DOF方案与XELOX方案一线治疗进展期胃癌疗效对比

Comparison of DOF regimen and XELOX regimen as first-line treatment in advanced gastric cancer patients

目的对比分析多西他赛、奥沙利铂联合氟尿嘧啶(DOF)方案和卡培他滨联合奥沙利铂(XELOX)方案在进展期胃癌(AGC)患者化疗中的临床疗效和安全性。方法回顾性分析2015-03-01-2017-12-01南华大学附属南华医院肿瘤科收治的初治AGC患者72例,分为DOF组(35例)和XELOX组(37例)。Kaplan-Meier法分析评价化疗疾病控制率(DCR)、中位疾病进展时间(mPFS)、中位总生存期(mOS)和化疗相关不良反应。多因素Cox回归分析影响PFS、OS的相关因素。结果DOF组和XELOX组的DCR分别为85.7%和59.5%(χ^(2)=6.180,P=0.018),mPFS分别为7.6和5.2个月(χ^(2)=27.46,P<0.001),mOS分别为14.6和10.6个月(χ^(2)=22.74,P<0.001)。多因素分析发现,患者PS评分(OR=9.069,95%CI为3.599~22.852)、化疗反应率(OR=0.143,95%CI为0.057~0.359)、肿瘤分期(OR=3.146,95%CI为1.477~6.701)和接受化疗方案(OR=5.401,95%CI为2.310~12.625)是影响PFS的预后因素。影响OS的预后因素也与患者PS评分(OR=6.598,95%CI为2.898~15.023)、化疗反应率(OR=0.278,95%CI为0.123~0.632)、肿瘤分期(OR=5.097,95%CI为2.115~12.282)和接受化疗方案(OR=6.068,95%CI为2.635~13.977)相关。DOF组的3~4级不良反应以中性粒细胞减少和周围神经毒性为主,XELOX组以手足综合征为主。结论DOF方案在一线治疗AGC中疗效较XELOX更高,有PFS、OS的获益,2组不良反应谱不同,但均可耐受。体力状况较差与合并较多基础疾病的患者需谨慎选择DOF方案。

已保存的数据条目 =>
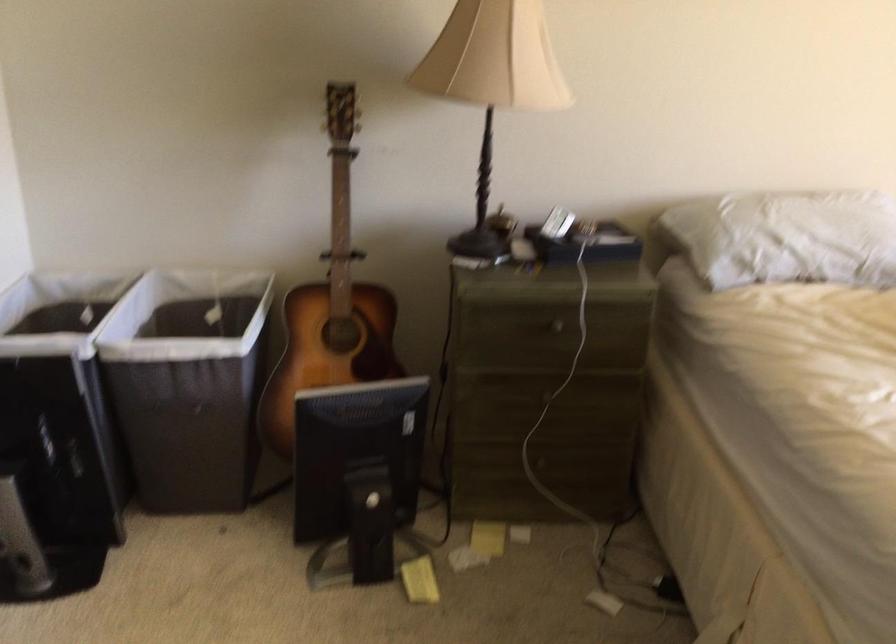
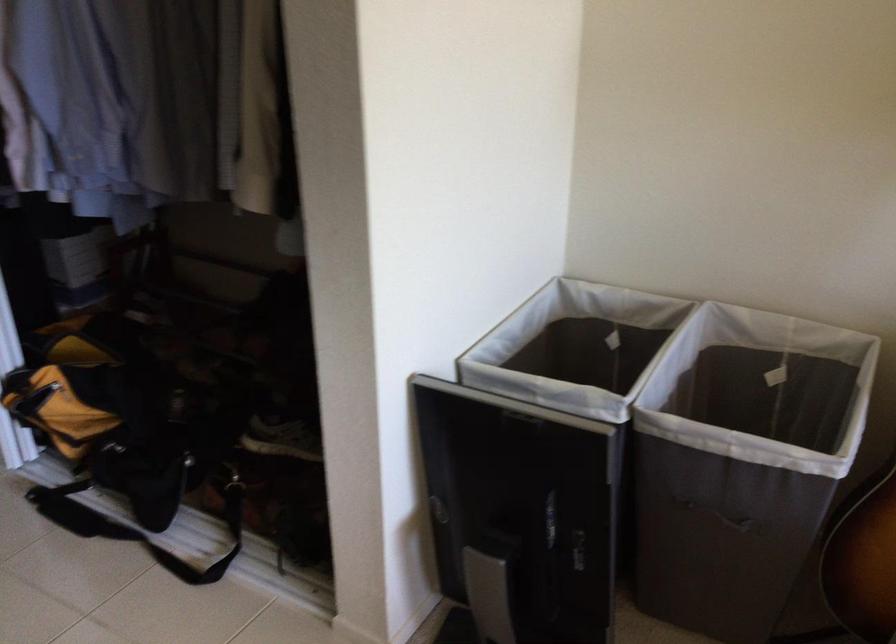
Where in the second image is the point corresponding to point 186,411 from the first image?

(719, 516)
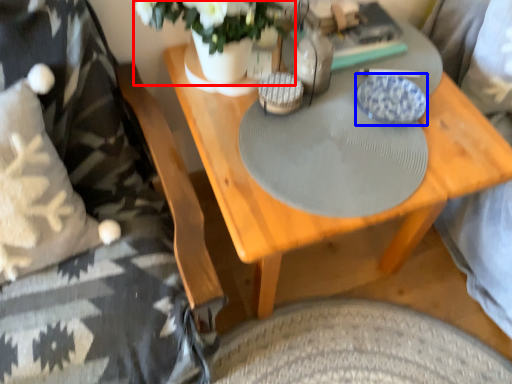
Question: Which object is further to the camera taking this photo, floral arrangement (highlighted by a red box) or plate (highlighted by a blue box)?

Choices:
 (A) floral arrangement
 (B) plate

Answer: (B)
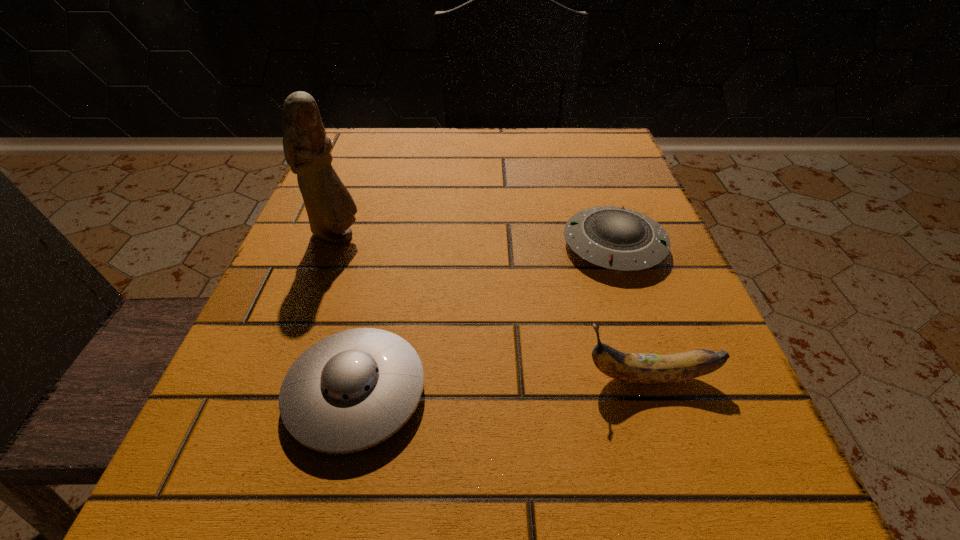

练习题 =>
1. 请依据摘录判断以下三项说法是否与其一致。每项回答"是"或"否",并原样引用摘录中起决定作用的文字:(a) DOF组的mPFS为7.6个月;(b) XELOX组的3~4级不良反应以中性粒细胞减少为主;(c) 该研究共纳入初治AGC患者72例。
2. 摘录中的多因素分析列出了影响PFS的预后因素,请把它们全部列出。
3. 按照摘录,DOF组和XELOX组的疾病控制率(DCR)各为多少?

各题答案 =>
1.
(a) 是。"mPFS分别为7.6和5.2个月"
(b) 否。"XELOX组以手足综合征为主"
(c) 是。"初治AGC患者72例"

2. 患者PS评分、化疗反应率、肿瘤分期、接受化疗方案

3. DOF组为85.7%,XELOX组为59.5%。